Pendapatan, status sosial, pendidikan, status sosial ekonomi, risiko cedera, atau masalah
kesehatan dalam suatu kelompok populasi dapat mencerminkan karakteristik pekerjaan seseorang.
Kejadian diare lebih sering muncul pada bayi dan balita yang status ekonomi keluarganya
rendah.Tingkat pendapatan yang baik memungkinkan fasilitas kesehatan yang dimiliki mereka
akan baik pula, seperti penyediaan air bersih yang terjamin, penyediaan jamban sendiri, dan jika
mempunyai ternak akan diberikan kandang yang baik dan terjaga kebersihannya.
3. Faktor ketiga yang dapat memengaruhi kejadian diare yaitu faktor perilaku. Pemberian air
susu ibu (ASI) eksklusif dan kebiasaan mencuci tangan merupakan faktor perilaku yang
berpengaruh dalam penyebaran kuman enterik dan menurunkan risiko terjadinya diare.Terdapat
hubungan antara pemberian ASI eksklusif dengan diare pada bayi dibawah 3 tahun. Bayi yang
tidak mendapat ASI eksklusif sebagian besar (52.9%) menderita diare, sedangkan bayi dengan ASI
eksklusif hanya 32.31% yang menderita diare.28Selain ASI, terdapat pula personal hygiene,yaitu
upaya seseorang dalam memelihara kebersihan dan kesehatan dirinya untuk memeroleh kesehatan
fisik dan psikologis.

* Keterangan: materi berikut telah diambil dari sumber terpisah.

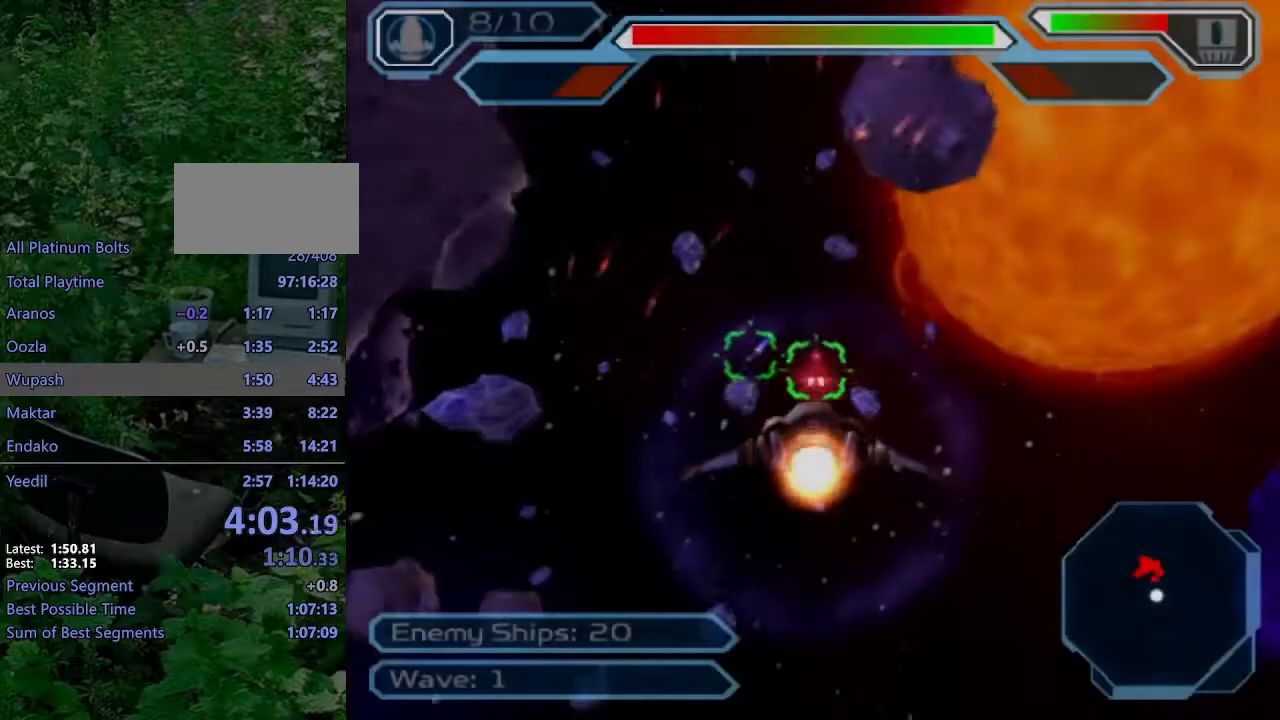
{"buttons": ["CROSS"], "left_stick": "up-left", "right_stick": "center", "events": [[133, "left_stick", "up-left"]]}
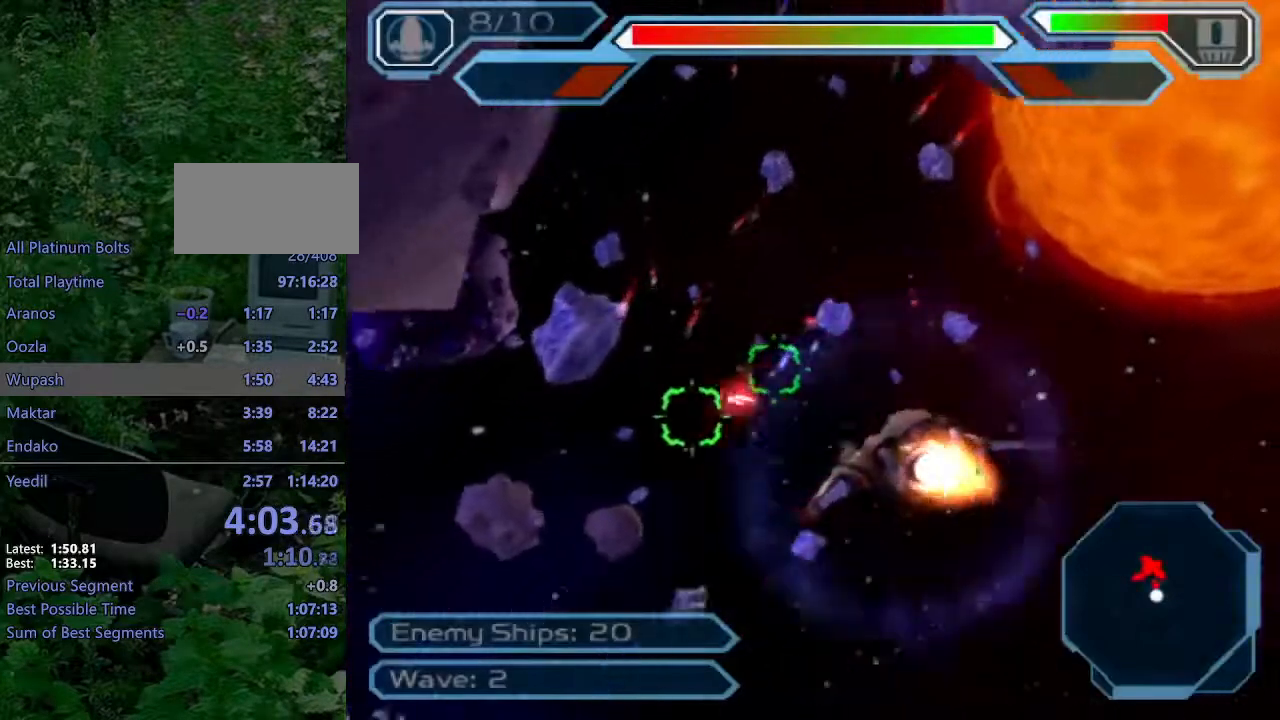
{"buttons": ["CROSS"], "left_stick": "up-left", "right_stick": "center", "events": [[33, "left_stick", "center"], [167, "left_stick", "down"], [383, "left_stick", "center"], [433, "left_stick", "left"], [483, "left_stick", "up-left"]]}
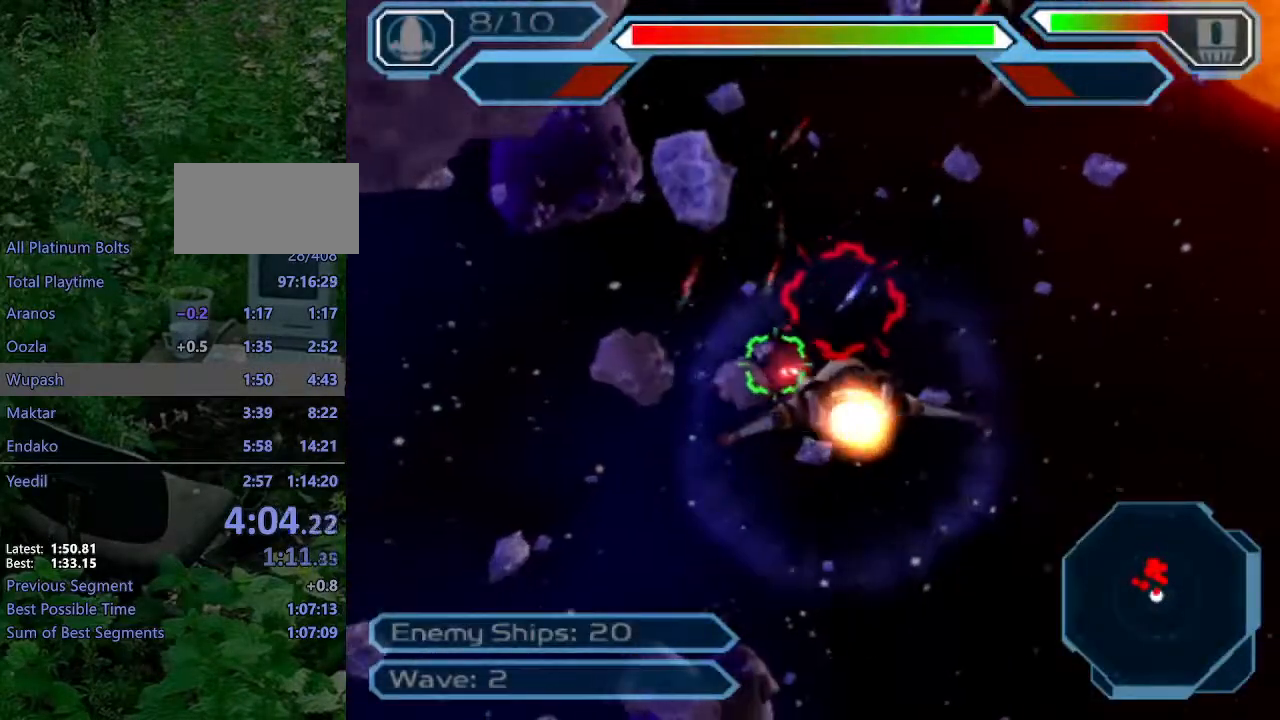
{"buttons": ["CROSS"], "left_stick": "up-left", "right_stick": "center", "events": [[167, "left_stick", "center"], [383, "left_stick", "up-left"]]}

Kebiasaan tidak mencuci tangan dengan sabun setelah buang air besar
merupakan kebiasaan yang dapat membahayakan anak, terutama ketika sang ibu memasak
makanan dan menyuapi anaknya, maka makanan tersebut dapat terkontaminasi oleh kuman
sehingga dapat menyebabkan diare.29 Perilaku yang dapat mengurangi risiko terjadinya diare
adalah mencuci sayur dan buah sebelum dikonsumsi, karena salah satu penyebaran diare adalah
melalui penyajian makanan yang tidak matang atau mentah. (Utami & Luthfiana, 2016).

E. PENATALAKSANAAN
Dasar penanganan diare adalah :
a. Diatetik
Pemberian makanan dan minuman khusus pada penderita dengan tujuan penyembuhan
dan menjaga kesehatan adapun hal yang perlu diperhatikan : memberikan bahan
makanan yang mengandung kalori, protein, vitamin, mineral dan makanan yang bersih.
ASI untuk pasien bayi.
b. Obat - Obatan
1. Obat anti diare, anti motilitas dan sekresi usus (loperamid), oktreotid (sondostatin)

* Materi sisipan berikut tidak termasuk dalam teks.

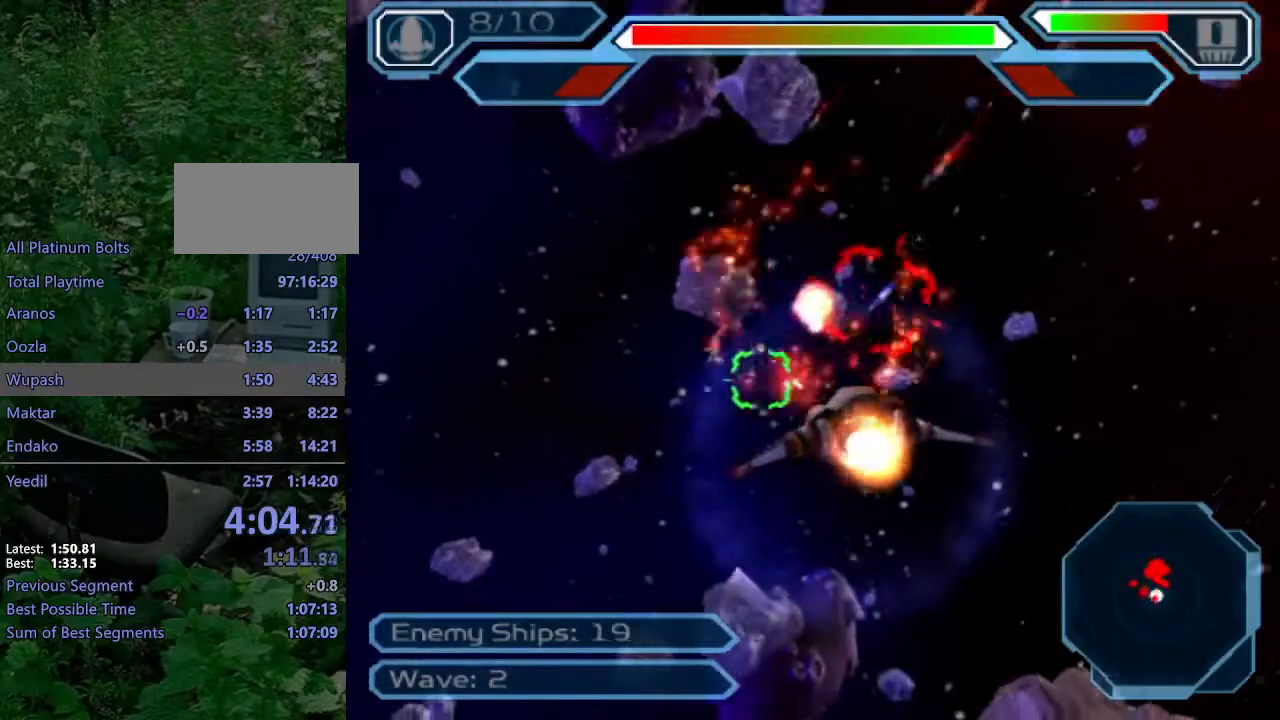
{"buttons": ["CROSS"], "left_stick": "center", "right_stick": "center", "events": [[67, "left_stick", "center"], [283, "CIRCLE", "down"], [333, "left_stick", "up-right"], [383, "CIRCLE", "up"], [483, "left_stick", "center"]]}
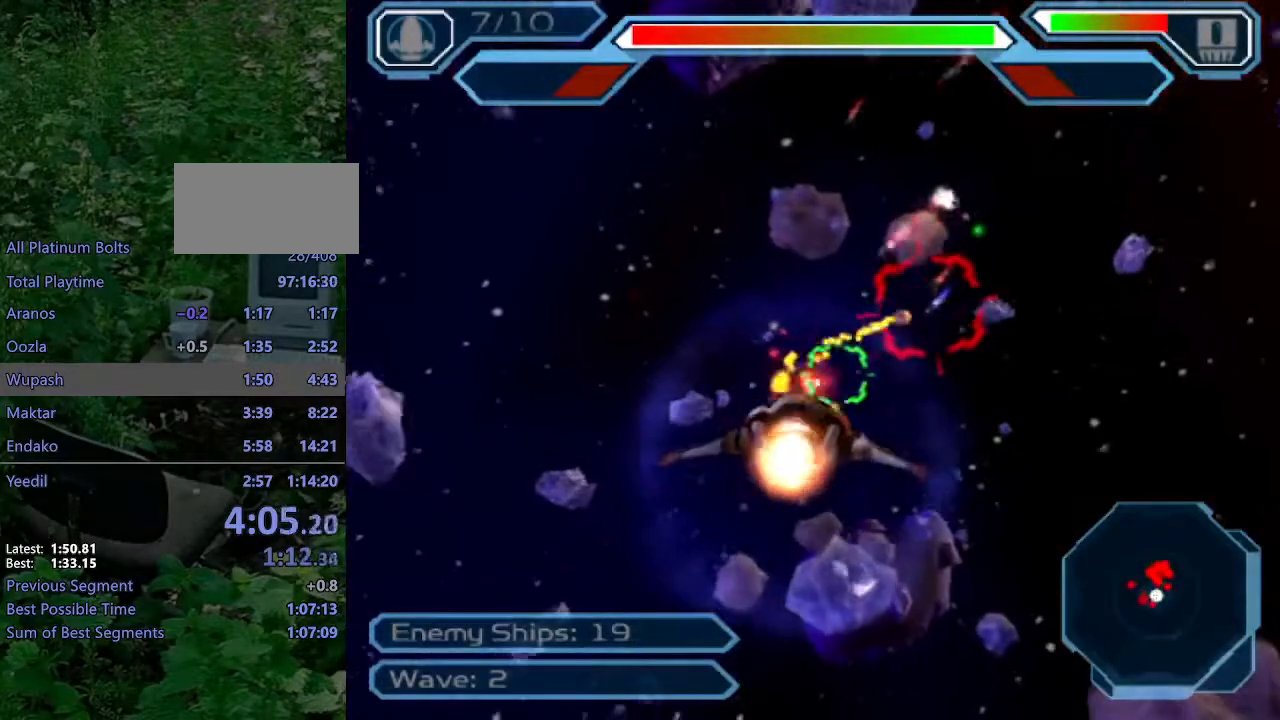
{"buttons": ["CROSS"], "left_stick": "left", "right_stick": "center", "events": [[133, "left_stick", "down-left"], [267, "left_stick", "center"], [433, "left_stick", "left"]]}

sudah dicoba dengan hasil memuaskan pada diare sklerotik.
2. Obat antidiare, yang mengeraskan tinja dan absorbsi zat toksik yaitu norit 1-2 tablet
diulang sesuai kebutuhan.
3. Antiemetik (metoclopramide).
4. Antispasmodic, antikolinargik (antagonis stimulus kolinergik pada reseptor
muskarinik) contoh: Papaperin.
5. Vitamin dan mineral, tergantung kebutuhan yaitu vitamin B1, asam folat.

c. Rehidrasi
Tujuan terapi rehidrasi untuk mengoreksi cairan dan elektrolit secara cepat kemudian
mengganti cairan sampai diarenya berhenti dengan cara memberikan rehidrasi oral dan
perenteral, seperti oralit dan cairan infus yaitu Ringer Laktat, Dektrose 5%, Dekstrose
dalam salin, dan lain – lain.
Pada klien dengan dehidrasi ringan dan sedang, cairan diberikan peroral berupa cairan
yang berisikan NaCl dan Na, HCO, K, dan Glukosa, untuk diare akut diatas umur 6
bulan dengan dehidrasi ringan atau sedang kadar natrium 50-60 Meq/I dapat dibuat
sendiri (mengandung larutan garam dan gula) atau untuk pengobatan di rumah sebelum
di bawa ke rumah sakit untuk mencegah dehidrasi lanjut (Haryono R, 2012).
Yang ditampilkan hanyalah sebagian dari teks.